> [Extracted records]
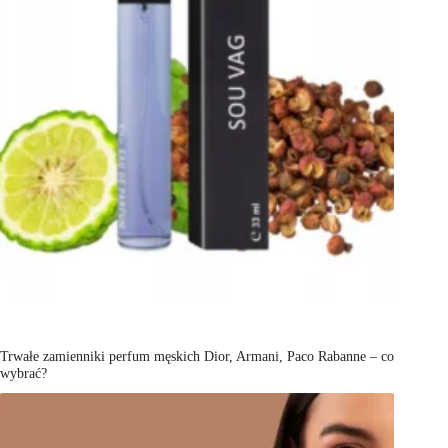
Trwałe zamienniki perfum męskich Dior, Armani, Paco Rabanne – co
wybrać?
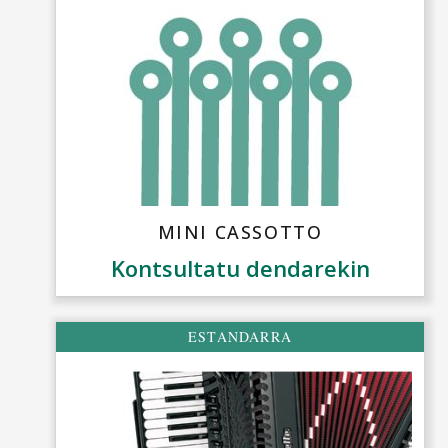
MINI CASSOTTO
Kontsultatu dendarekin
ESTANDARRA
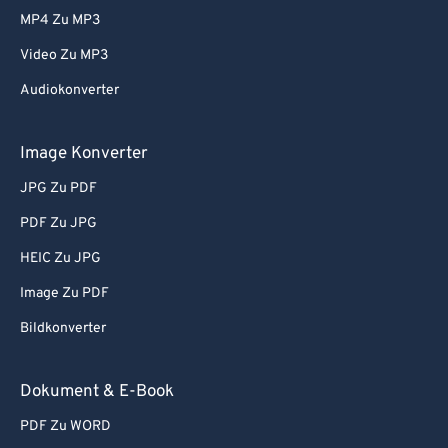
MP4 Zu MP3
Video Zu MP3
Audiokonverter
Image Konverter
JPG Zu PDF
PDF Zu JPG
HEIC Zu JPG
Image Zu PDF
Bildkonverter
Dokument & E-Book
PDF Zu WORD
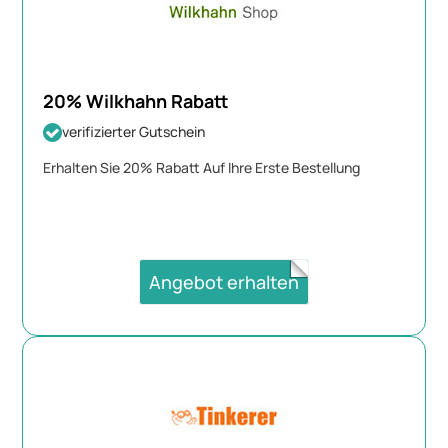
20% Wilkhahn Rabatt
verifizierter Gutschein
Erhalten Sie 20% Rabatt Auf Ihre Erste Bestellung
Angebot erhalten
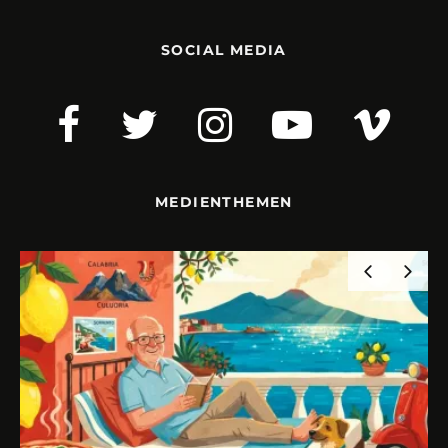
SOCIAL MEDIA
MEDIENTHEMEN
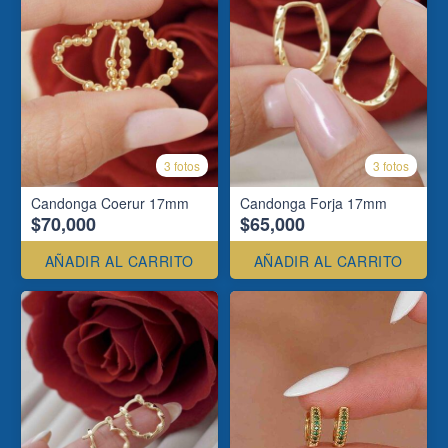
3 fotos
3 fotos
Candonga Coerur 17mm
Candonga Forja 17mm
$70,000
$65,000
AÑADIR AL CARRITO
AÑADIR AL CARRITO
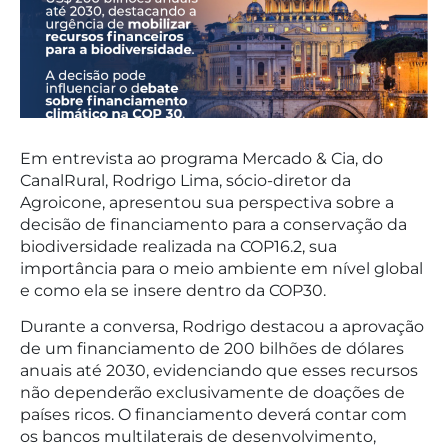
Em entrevista ao programa Mercado & Cia, do
CanalRural, Rodrigo Lima, sócio-diretor da
Agroicone, apresentou sua perspectiva sobre a
decisão de financiamento para a conservação da
biodiversidade realizada na COP16.2, sua
importância para o meio ambiente em nível global
e como ela se insere dentro da COP30.
Durante a conversa, Rodrigo destacou a aprovação
de um financiamento de 200 bilhões de dólares
anuais até 2030, evidenciando que esses recursos
não dependerão exclusivamente de doações de
países ricos. O financiamento deverá contar com
os bancos multilaterais de desenvolvimento,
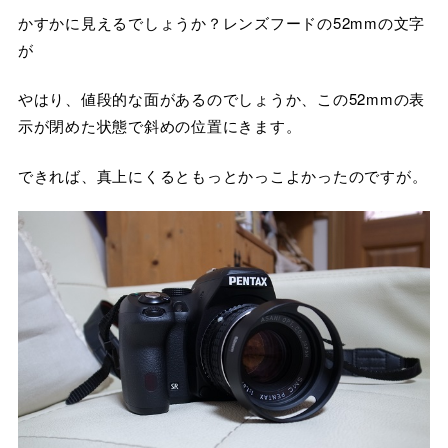
かすかに見えるでしょうか？レンズフードの52mmの文字
が
やはり、値段的な面があるのでしょうか、この52mmの表
示が閉めた状態で斜めの位置にきます。
できれば、真上にくるともっとかっこよかったのですが。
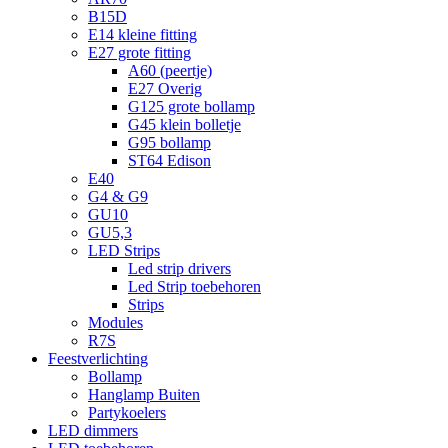
B15D
E14 kleine fitting
E27 grote fitting
A60 (peertje)
E27 Overig
G125 grote bollamp
G45 klein bolletje
G95 bollamp
ST64 Edison
E40
G4 & G9
GU10
GU5,3
LED Strips
Led strip drivers
Led Strip toebehoren
Strips
Modules
R7S
Feestverlichting
Bollamp
Hanglamp Buiten
Partykoelers
LED dimmers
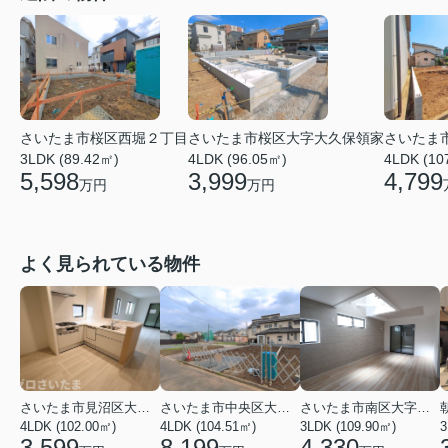
さいたま市桜区西堀２丁目
さいたま市桜区大字大久保領家
さいたま
3LDK (89.42㎡)
4LDK (96.05㎡)
4LDK (10
5,598
3,999
4,799
万円
万円
よく見られている物件
さいたま市見沼区大字蓮沼
さいたま市中央区大戸３丁目
さいたま市南区大字太田窪
4LDK (102.00㎡)
4LDK (104.51㎡)
3LDK (109.90㎡)
3
3,599
8,199
4,330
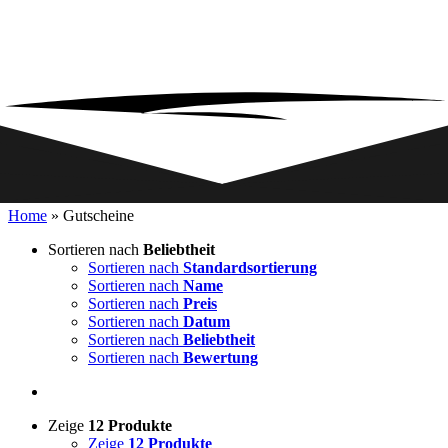
Home
»
Gutscheine
Sortieren nach
Beliebtheit
Sortieren nach
Standardsortierung
Sortieren nach
Name
Sortieren nach
Preis
Sortieren nach
Datum
Sortieren nach
Beliebtheit
Sortieren nach
Bewertung
Zeige
12 Produkte
Zeige
12 Produkte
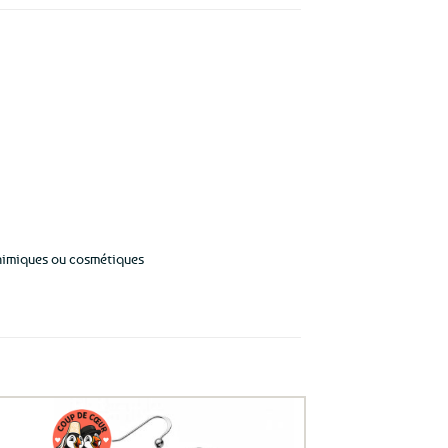
 chimiques ou cosmétiques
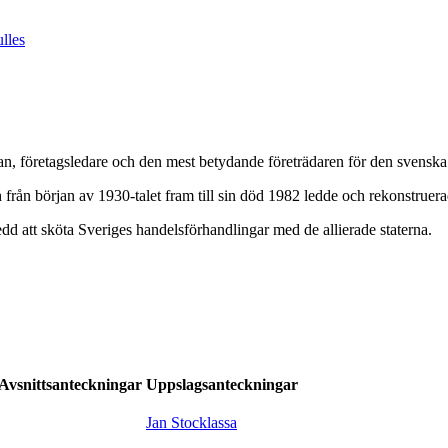
lles
 företagsledare och den mest betydande företrädaren för den svenska in
ån början av 1930-talet fram till sin död 1982 ledde och rekonstruerade
 att sköta Sveriges handelsförhandlingar med de allierade staterna.
Avsnittsanteckningar
Uppslagsanteckningar
Jan Stocklassa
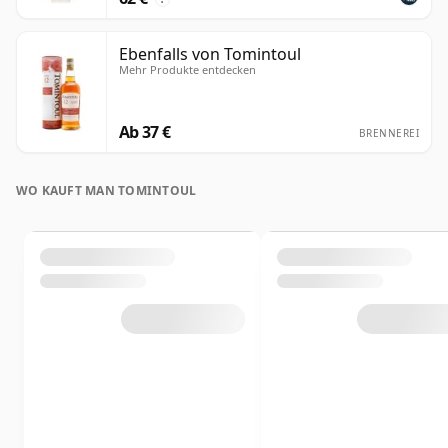
Ebenfalls von Tomintoul
Mehr Produkte entdecken
Ab 37 €
BRENNEREI
WO KAUFT MAN TOMINTOUL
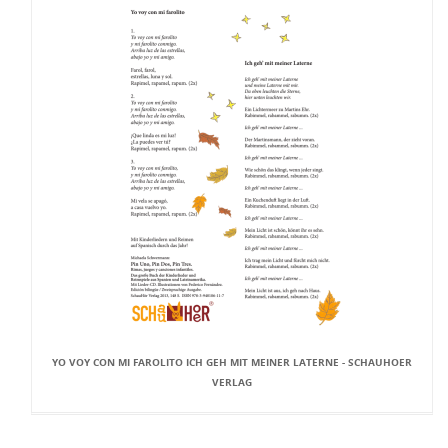
YO VOY CON MI FAROLITO ICH GEH MIT MEINER LATERNE - SCHAUHOER
VERLAG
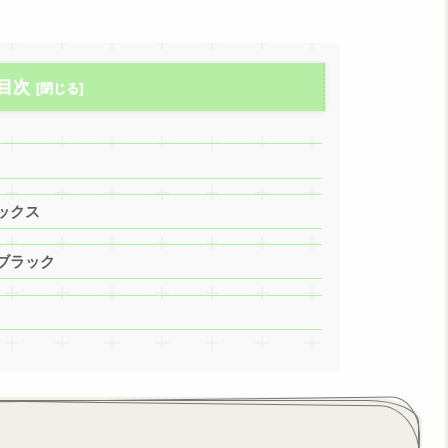
目次
ックス
ブラック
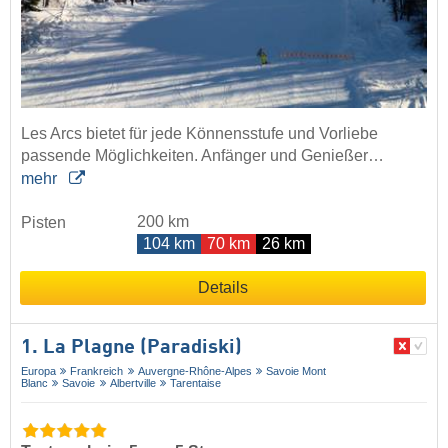
Les Arcs bietet für jede Könnensstufe und Vorliebe
passende Möglichkeiten. Anfänger und Genießer…
mehr
200 km
Pisten
104 km
70 km
26 km
Details
1. La Plagne (Paradiski)
Europa
Frankreich
Auvergne-Rhône-Alpes
Savoie Mont
Blanc
Savoie
Albertville
Tarentaise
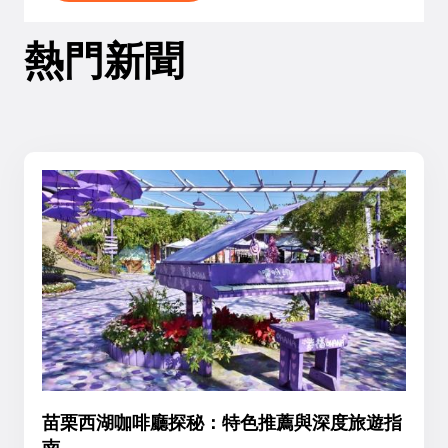
熱門新聞
苗栗西湖咖啡廳探秘：特色推薦與深度旅遊指
南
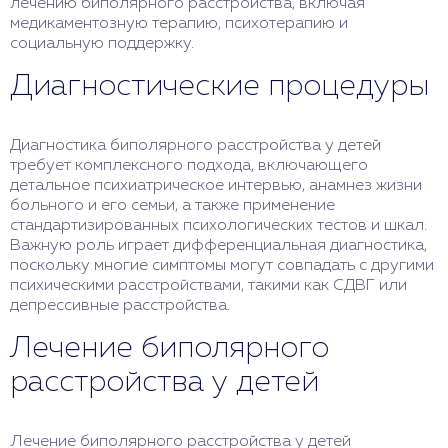
лечению биполярного расстройства, включая
медикаментозную терапию, психотерапию и
социальную поддержку.
Диагностические процедуры
Диагностика биполярного расстройства у детей
требует комплексного подхода, включающего
детальное психиатрическое интервью, анамнез жизни
больного и его семьи, а также применение
стандартизированных психологических тестов и шкал.
Важную роль играет дифференциальная диагностика,
поскольку многие симптомы могут совпадать с другими
психическими расстройствами, такими как СДВГ или
депрессивные расстройства.
Лечение биполярного
расстройства у детей
Лечение биполярного расстройства у детей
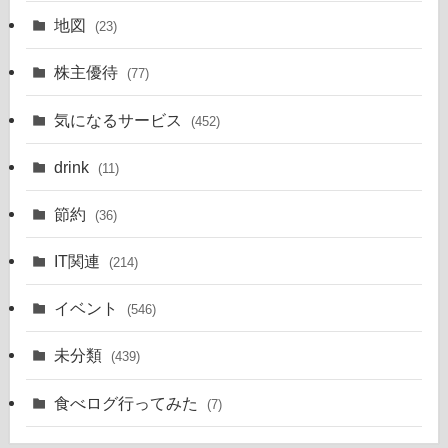
地図
(23)
株主優待
(77)
気になるサービス
(452)
drink
(11)
節約
(36)
IT関連
(214)
イベント
(546)
未分類
(439)
食べログ行ってみた
(7)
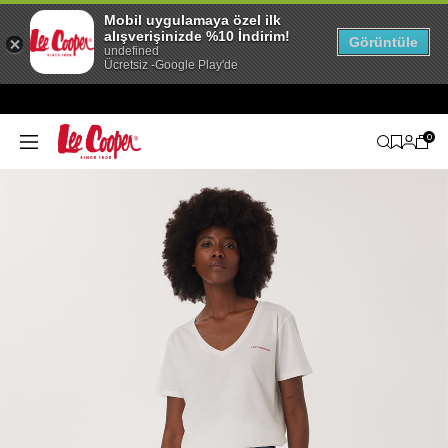
Mobil uygulamaya özel ilk
alışverişinizde %10 İndirim!
Görüntüle
undefined
Ücretsiz -Google Play'de
0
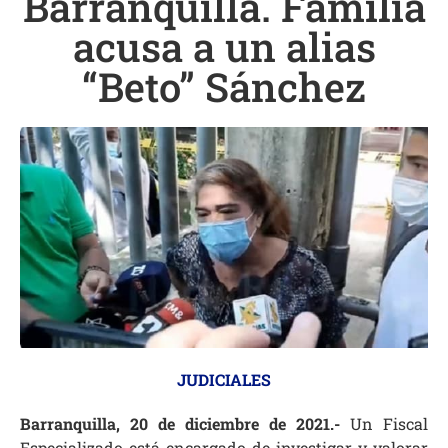
Barranquilla. Familia
acusa a un alias
“Beto” Sánchez
JUDICIALES
Barranquilla, 20 de diciembre de 2021.-
Un Fiscal
Especializado está encargado de investigar y valorar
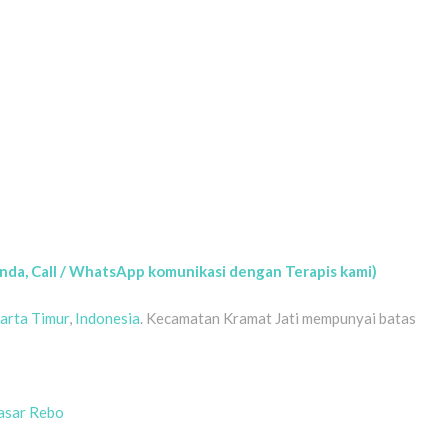
anda, Call / WhatsApp komunikasi dengan Terapis kami)
arta Timur
,
Indonesia
. Kecamatan Kramat Jati mempunyai batas
asar Rebo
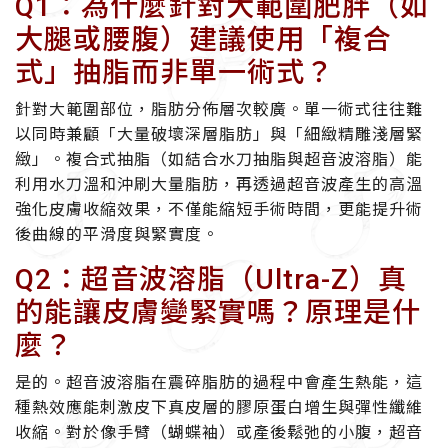
Q1：為什麼針對大範圍肥胖（如
大腿或腰腹）建議使用「複合
式」抽脂而非單一術式？
針對大範圍部位，脂肪分佈層次較廣。單一術式往往難
以同時兼顧「大量破壞深層脂肪」與「細緻精雕淺層緊
緻」。複合式抽脂（如結合水刀抽脂與超音波溶脂）能
利用水刀溫和沖刷大量脂肪，再透過超音波產生的高溫
強化皮膚收縮效果，不僅能縮短手術時間，更能提升術
後曲線的平滑度與緊實度。
Q2：超音波溶脂（Ultra-Z）真
的能讓皮膚變緊實嗎？原理是什
麼？
是的。超音波溶脂在震碎脂肪的過程中會產生熱能，這
種熱效應能刺激皮下真皮層的膠原蛋白增生與彈性纖維
收縮。對於像手臂（蝴蝶袖）或產後鬆弛的小腹，超音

> [What you should do]
Copy out the text from all of the entries above line for line, without changing anything. Leave the pictures out.

> [Written solution]
Trwałe zamienniki perfum męskich Dior, Armani, Paco Rabanne – co
wybrać?
MINI CASSOTTO
Kontsultatu dendarekin
ESTANDARRA
MP4 Zu MP3
Video Zu MP3
Audiokonverter
Image Konverter
JPG Zu PDF
PDF Zu JPG
HEIC Zu JPG
Image Zu PDF
Bildkonverter
Dokument & E-Book
PDF Zu WORD
20% Wilkhahn Rabatt
verifizierter Gutschein
Erhalten Sie 20% Rabatt Auf Ihre Erste Bestellung
Angebot erhalten
SOCIAL MEDIA
MEDIENTHEMEN
3 fotos
3 fotos
Candonga Coerur 17mm
Candonga Forja 17mm
$70,000
$65,000
AÑADIR AL CARRITO
AÑADIR AL CARRITO
Em entrevista ao programa Mercado & Cia, do
CanalRural, Rodrigo Lima, sócio-diretor da
Agroicone, apresentou sua perspectiva sobre a
decisão de financiamento para a conservação da
biodiversidade realizada na COP16.2, sua
importância para o meio ambiente em nível global
e como ela se insere dentro da COP30.
Durante a conversa, Rodrigo destacou a aprovação
de um financiamento de 200 bilhões de dólares
anuais até 2030, evidenciando que esses recursos
não dependerão exclusivamente de doações de
países ricos. O financiamento deverá contar com
os bancos multilaterais de desenvolvimento,
かすかに見えるでしょうか？レンズフードの52mmの文字
が
やはり、値段的な面があるのでしょうか、この52mmの表
示が閉めた状態で斜めの位置にきます。
できれば、真上にくるともっとかっこよかったのですが。
B15D
E14 kleine fitting
E27 grote fitting
A60 (peertje)
E27 Overig
G125 grote bollamp
G45 klein bolletje
G95 bollamp
ST64 Edison
E40
G4 & G9
GU10
GU5,3
LED Strips
Led strip drivers
Led Strip toebehoren
Strips
Modules
R7S
Feestverlichting
Bollamp
Hanglamp Buiten
Partykoelers
LED dimmers
さいたま市桜区西堀２丁目
さいたま市桜区大字大久保領家
さいたま
3LDK (89.42㎡)
4LDK (96.05㎡)
4LDK (10
5,598
3,999
4,799
万円
万円
よく見られている物件
さいたま市見沼区大字蓮沼
さいたま市中央区大戸３丁目
さいたま市南区大字太田窪
4LDK (102.00㎡)
4LDK (104.51㎡)
3LDK (109.90㎡)
3
3,599
8,199
4,330
Home
»
Gutscheine
Sortieren nach
Beliebtheit
Sortieren nach
Standardsortierung
Sortieren nach
Name
Sortieren nach
Preis
Sortieren nach
Datum
Sortieren nach
Beliebtheit
Sortieren nach
Bewertung
Zeige
12 Produkte
Zeige
12 Produkte
 chimiques ou cosmétiques
lles
 företagsledare och den mest betydande företrädaren för den svenska in
ån början av 1930-talet fram till sin död 1982 ledde och rekonstruerade
 att sköta Sveriges handelsförhandlingar med de allierade staterna.
Avsnittsanteckningar
Uppslagsanteckningar
Jan Stocklassa
Ebenfalls von Tomintoul
Mehr Produkte entdecken
Ab 37 €
BRENNEREI
WO KAUFT MAN TOMINTOUL
YO VOY CON MI FAROLITO ICH GEH MIT MEINER LATERNE - SCHAUHOER
VERLAG
目次
ックス
ブラック
Les Arcs bietet für jede Könnensstufe und Vorliebe
passende Möglichkeiten. Anfänger und Genießer…
mehr
200 km
Pisten
104 km
70 km
26 km
Details
1. La Plagne (Paradiski)
Europa
Frankreich
Auvergne-Rhône-Alpes
Savoie Mont
Blanc
Savoie
Albertville
Tarentaise
熱門新聞
苗栗西湖咖啡廳探秘：特色推薦與深度旅遊指
南
лечению биполярного расстройства, включая
медикаментозную терапию, психотерапию и
социальную поддержку.
Диагностические процедуры
Диагностика биполярного расстройства у детей
требует комплексного подхода, включающего
детальное психиатрическое интервью, анамнез жизни
больного и его семьи, а также применение
стандартизированных психологических тестов и шкал.
Важную роль играет дифференциальная диагностика,
поскольку многие симптомы могут совпадать с другими
психическими расстройствами, такими как СДВГ или
депрессивные расстройства.
Лечение биполярного
расстройства у детей
Лечение биполярного расстройства у детей
地図
(23)
株主優待
(77)
気になるサービス
(452)
drink
(11)
節約
(36)
IT関連
(214)
イベント
(546)
未分類
(439)
食べログ行ってみた
(7)
Mobil uygulamaya özel ilk
alışverişinizde %10 İndirim!
Görüntüle
undefined
Ücretsiz -Google Play'de
0
Barranquilla. Familia
acusa a un alias
“Beto” Sánchez
JUDICIALES
Barranquilla, 20 de diciembre de 2021.-
Un Fiscal
Especializado está encargado de investigar y valorar
anda, Call / WhatsApp komunikasi dengan Terapis kami)
arta Timur
,
Indonesia
. Kecamatan Kramat Jati mempunyai batas
asar Rebo
Q1：為什麼針對大範圍肥胖（如
大腿或腰腹）建議使用「複合
式」抽脂而非單一術式？
針對大範圍部位，脂肪分佈層次較廣。單一術式往往難
以同時兼顧「大量破壞深層脂肪」與「細緻精雕淺層緊
緻」。複合式抽脂（如結合水刀抽脂與超音波溶脂）能
利用水刀溫和沖刷大量脂肪，再透過超音波產生的高溫
強化皮膚收縮效果，不僅能縮短手術時間，更能提升術
後曲線的平滑度與緊實度。
Q2：超音波溶脂（Ultra-Z）真
的能讓皮膚變緊實嗎？原理是什
麼？
是的。超音波溶脂在震碎脂肪的過程中會產生熱能，這
種熱效應能刺激皮下真皮層的膠原蛋白增生與彈性纖維
收縮。對於像手臂（蝴蝶袖）或產後鬆弛的小腹，超音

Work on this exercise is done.